Abstract

The logical hypothesis that early angioplasty after lytic therapy would be of considerable clinical value flows from the recognized shortcomings of pharcologic reperfusion efforts. These shortcomings are: (1) failure to lyse some thrombotic occlusions; (2) limited quantifiable salvage relative to risk area, possibly related to low magnitude or reperfusion coronary flow through a tight residual stenosis; (3) frequent early postlytic reocclusion and reinfarction; and (4) common postinfarction angina after lysis and some degree of salvage. Recently however, important controlled clinical trials of percutaneous transluminal coronary angioplasty (PTCA) after lytic therapy (most notably Thrombolysis and Angioplasty in Myocardial Infarction study group, Thrombolysis in Myocardial Infarction trial and the European Cooperative trial) have not confirmed this hypothesis.

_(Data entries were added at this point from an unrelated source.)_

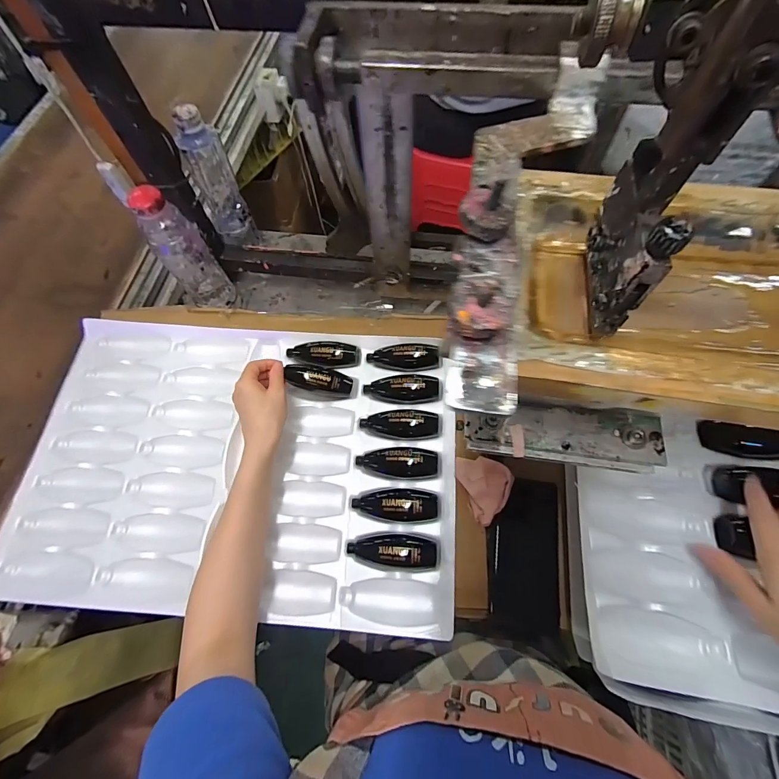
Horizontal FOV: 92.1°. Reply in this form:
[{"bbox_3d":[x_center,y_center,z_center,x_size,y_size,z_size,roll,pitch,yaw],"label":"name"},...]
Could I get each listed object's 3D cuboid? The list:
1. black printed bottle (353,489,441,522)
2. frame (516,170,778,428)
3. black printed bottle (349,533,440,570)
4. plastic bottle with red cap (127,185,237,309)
[{"bbox_3d":[0.007,0.134,0.439,0.098,0.027,0.037,-2,66,1],"label":"black printed bottle"},{"bbox_3d":[0.191,-0.055,0.229,0.224,0.031,0.168,8,66,5],"label":"frame"},{"bbox_3d":[0.004,0.179,0.418,0.099,0.027,0.035,5,66,4],"label":"black printed bottle"},{"bbox_3d":[-0.284,-0.189,0.529,0.062,0.192,0.066,-30,69,-12],"label":"plastic bottle with red cap"}]

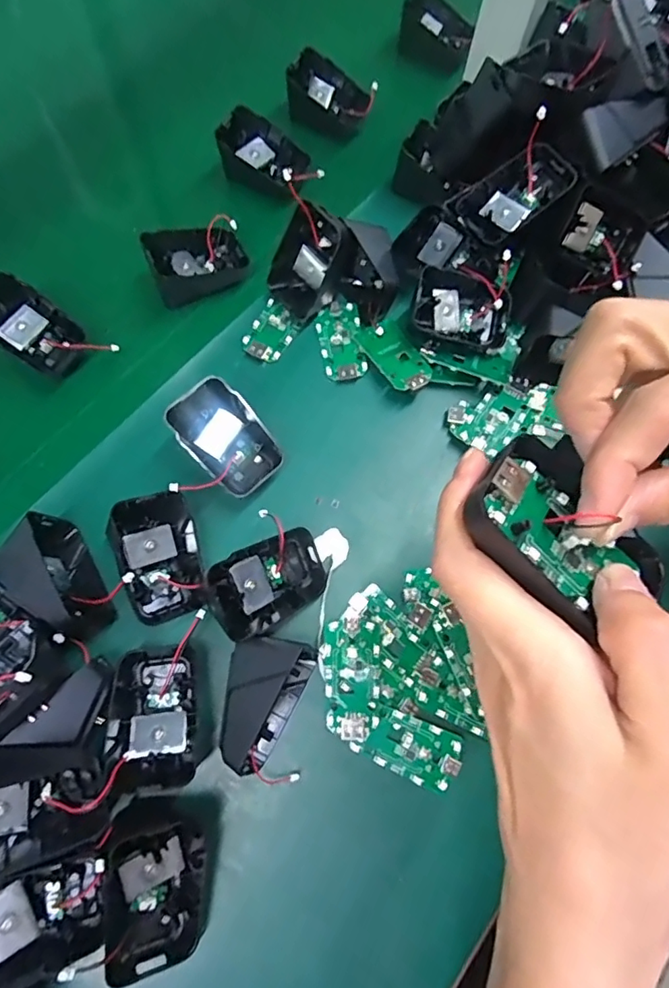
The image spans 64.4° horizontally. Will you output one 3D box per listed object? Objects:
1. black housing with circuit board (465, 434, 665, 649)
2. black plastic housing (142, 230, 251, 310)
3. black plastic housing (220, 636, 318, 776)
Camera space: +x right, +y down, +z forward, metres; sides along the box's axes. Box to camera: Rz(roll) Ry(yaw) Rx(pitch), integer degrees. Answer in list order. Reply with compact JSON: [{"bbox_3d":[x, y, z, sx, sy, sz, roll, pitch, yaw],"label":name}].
[{"bbox_3d":[0.073,0.012,0.171,0.046,0.022,0.061,-39,76,-13],"label":"black housing with circuit board"},{"bbox_3d":[-0.097,-0.167,0.377,0.065,0.031,0.045,-16,73,-9],"label":"black plastic housing"},{"bbox_3d":[-0.040,0.107,0.282,0.039,0.043,0.066,25,72,5],"label":"black plastic housing"}]

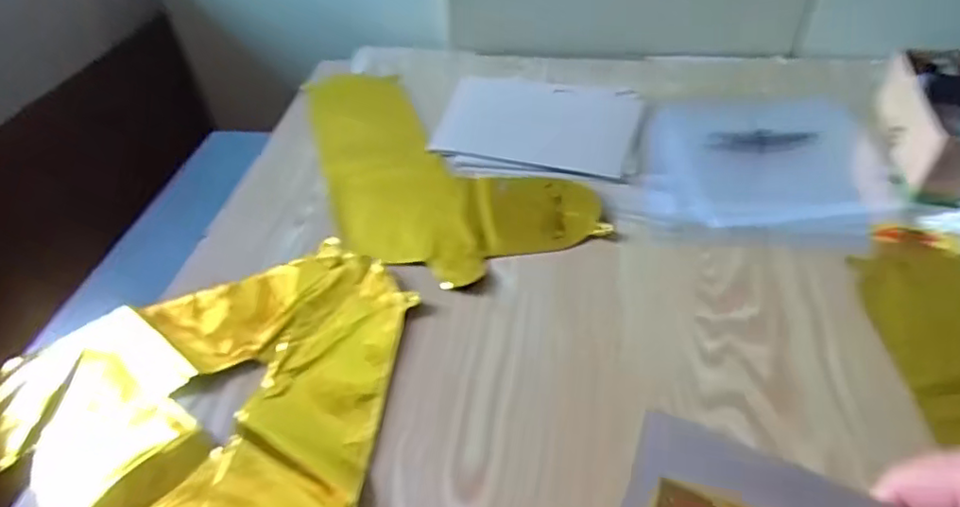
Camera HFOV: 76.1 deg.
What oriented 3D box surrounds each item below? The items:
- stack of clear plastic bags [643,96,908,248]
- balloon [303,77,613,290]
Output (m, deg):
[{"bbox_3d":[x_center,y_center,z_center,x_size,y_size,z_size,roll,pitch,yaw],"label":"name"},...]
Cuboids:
[{"bbox_3d":[0.296,-0.094,0.645,0.239,0.010,0.264,4,44,7],"label":"stack of clear plastic bags"},{"bbox_3d":[-0.042,-0.099,0.634,0.228,0.045,0.311,-18,45,-15],"label":"balloon"}]

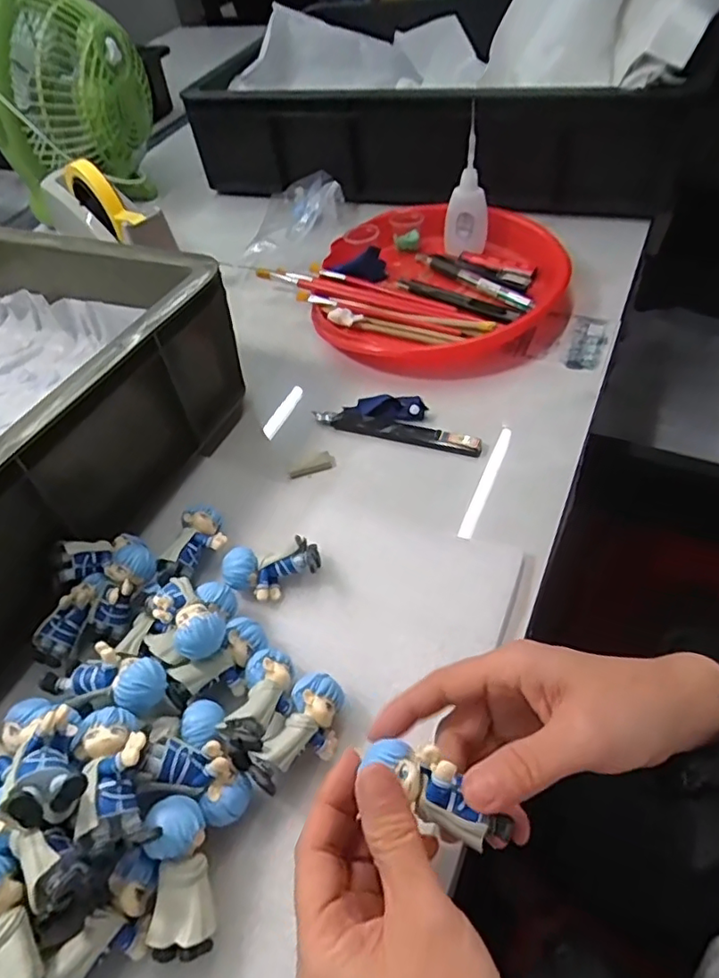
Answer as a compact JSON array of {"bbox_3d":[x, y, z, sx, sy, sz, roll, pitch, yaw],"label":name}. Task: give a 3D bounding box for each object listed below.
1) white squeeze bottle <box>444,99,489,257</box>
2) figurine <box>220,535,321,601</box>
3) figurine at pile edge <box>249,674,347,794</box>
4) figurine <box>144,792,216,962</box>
[{"bbox_3d":[0.108,-0.302,0.588,0.047,0.105,0.052,1,50,10],"label":"white squeeze bottle"},{"bbox_3d":[-0.057,0.052,0.375,0.062,0.026,0.031,-15,50,-4],"label":"figurine"},{"bbox_3d":[-0.032,0.129,0.306,0.034,0.035,0.062,31,61,29],"label":"figurine at pile edge"},{"bbox_3d":[-0.081,0.173,0.258,0.024,0.027,0.062,-10,70,-5],"label":"figurine"}]

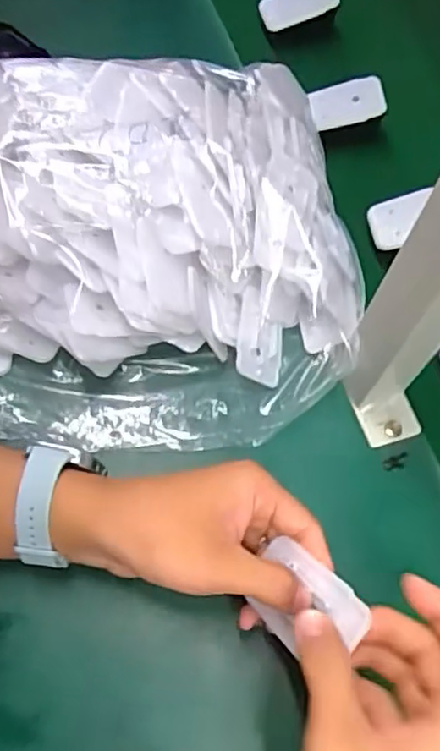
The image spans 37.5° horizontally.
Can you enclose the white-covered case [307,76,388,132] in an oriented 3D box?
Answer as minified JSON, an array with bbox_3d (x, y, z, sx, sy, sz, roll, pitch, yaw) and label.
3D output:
[{"bbox_3d":[0.109,-0.234,0.558,0.061,0.034,0.012,-8,25,23],"label":"white-covered case"}]

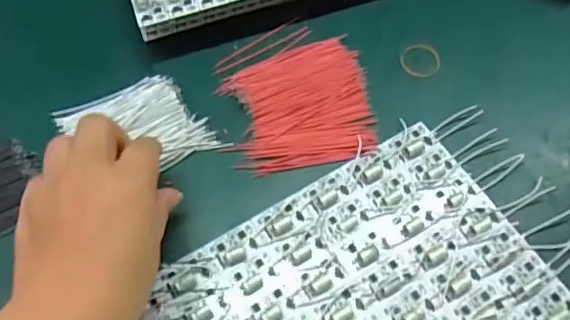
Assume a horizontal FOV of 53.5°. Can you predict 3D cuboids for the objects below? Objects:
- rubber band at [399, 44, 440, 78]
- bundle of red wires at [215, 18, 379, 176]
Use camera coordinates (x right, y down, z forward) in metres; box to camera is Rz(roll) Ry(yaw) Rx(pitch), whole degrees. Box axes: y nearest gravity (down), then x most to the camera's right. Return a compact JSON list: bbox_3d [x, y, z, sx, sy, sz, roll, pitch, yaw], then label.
[{"bbox_3d":[0.101,-0.075,0.421,0.029,0.004,0.030,3,62,2],"label":"rubber band"},{"bbox_3d":[0.007,-0.050,0.404,0.100,0.009,0.118,-7,62,-3],"label":"bundle of red wires"}]

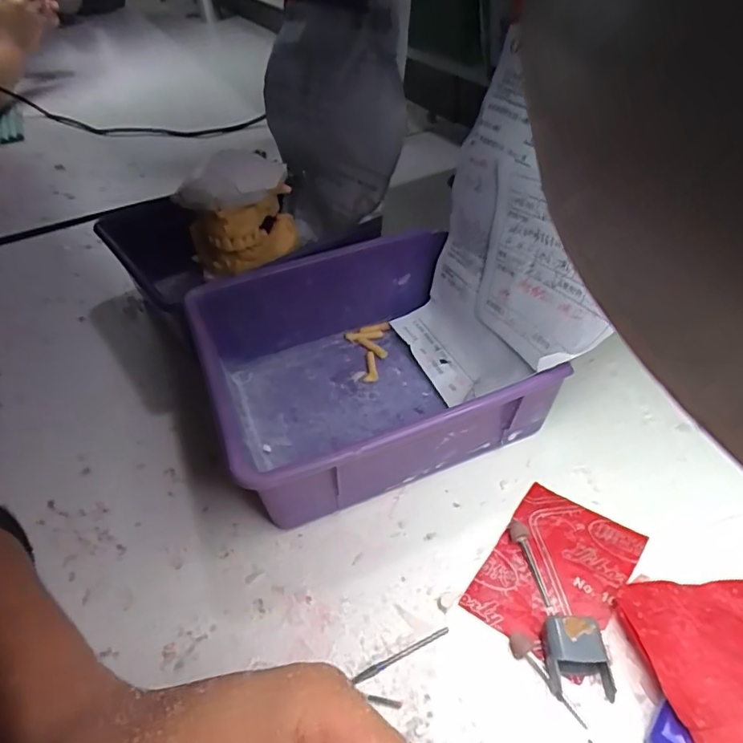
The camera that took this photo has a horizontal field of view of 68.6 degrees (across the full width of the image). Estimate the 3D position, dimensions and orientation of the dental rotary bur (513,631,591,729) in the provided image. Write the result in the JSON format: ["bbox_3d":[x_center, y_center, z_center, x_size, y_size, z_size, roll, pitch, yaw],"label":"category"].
[{"bbox_3d":[0.074,0.128,0.227,0.008,0.008,0.040,-32,49,-25],"label":"dental rotary bur"}]

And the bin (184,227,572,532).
[{"bbox_3d":[-0.005,-0.002,0.327,0.169,0.070,0.160,-19,45,-13],"label":"bin"}]

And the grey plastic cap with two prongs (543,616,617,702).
[{"bbox_3d":[0.085,0.120,0.227,0.024,0.018,0.028,-4,43,2],"label":"grey plastic cap with two prongs"}]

Very early PTCA after intravenous lytic therapy has not produced a favorable short-term outcome compared with delayed PTCA or a more conservative approach. Where is the flaw? Is it the hypothesis, the patient selection criteria or the specifics of therapeutic algorithms? While these issues are further investigated, current prudent clinical recommendations are best modified downward from enthusiastic rapid postlytic dilatation.